For the past few weeks I've been dealing with my garage breaker keeps tripping. The garage is not connected to the house. I will go and flip the breaker back on, and it will be fine for an hour or so, and i will check on it again and it will be tripped. There's a small panel in the garage with 3 breakers that aren't tripping and are on as normal, the one that trips is the breaker that is in the main panel in the house. That breaker powers the outside garage light, and the garage door opener (Craftsman 1/2 HP). 

A couple of weeks ago, I went out and unplugged the garage door opener for a couple of minutes, hit a green button on the back of the opener (not even sure what it is), plugged the garage door opener back in, and went and turned the breaker back on and it worked fine for over a week, and now just a couple days ago its still tripping non stop.

I cant think of anything that is triggering this, and have been keeping an eye on everything to try and figure it out, but all I can think is that the garage door motor is bad, or the breaker needs replaced.

Thanks for your help, this is so damn frustrating.


breaker by rhanson85, on Flickr

The bottom switch on that breaker is for the oil heater, the top one is the one that keeps tripping. The oil one hasnt tripped.


----------



## ddawg16 (Aug 15, 2011)

It could be as simple as a bad breaker.

Easy way to figure out....swap the wires with a similar sized breaker.

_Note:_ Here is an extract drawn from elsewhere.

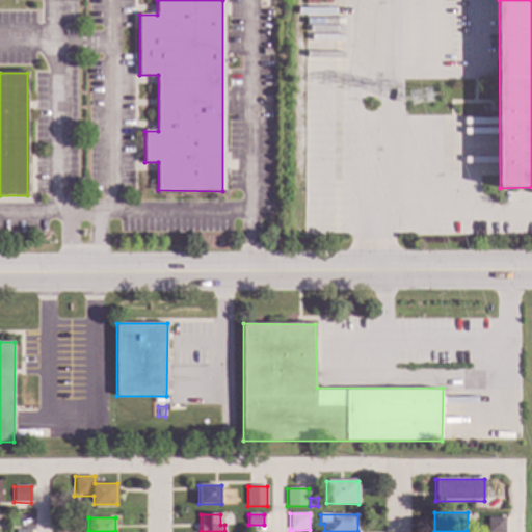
[(504,531),(487,531),(487,519),(501,519),(504,519),(504,531)]
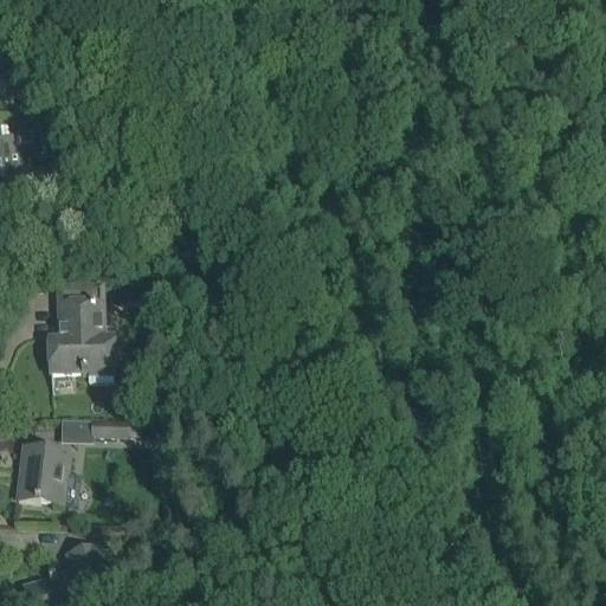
[(18,128),(20,147),(37,144),(34,126),(18,128)]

If the problem follows the wire....you have some troublshooting to do.....if the same breaker keeps triping....replace it.


----------



## curiousB (Jan 16, 2012)

If it is garage door opener related (a big if) it could be spring are out of adjustment on the door. The opener is designed to open a well balanced door (springs balance the weight of the door). Openers will strain if the springs have stretched and are no longer doing their job. Motor current will rise and that could trip a breaker. If you can't easily open the door by hand (with opener disengaged) then the springs need maintenance. Those springs are dangerous so I recommend a door guy and not DIY.


----------



## k_buz (Mar 22, 2012)

It could be that the underground is going bad. When it trips, has there recently been rain? That would explain why the breakers in the garage aren't tripping...(I'm not sure how you have a panel in the garage when the breaker feeding it is 20A 120V)


----------



## biggles (Jan 1, 2008)

shut the garage breakers off then turn the house on on..trip? if it does it is the run out to that garage breaker panel from the tripped house one.if it doesn't trip...turn each garage breaker on one at a time.... see if that trips it...if still no trip plug the loads in "one at a time"that normally are on it there..


----------



## jbfan (Jul 1, 2004)

Bad wire from house to garage!


----------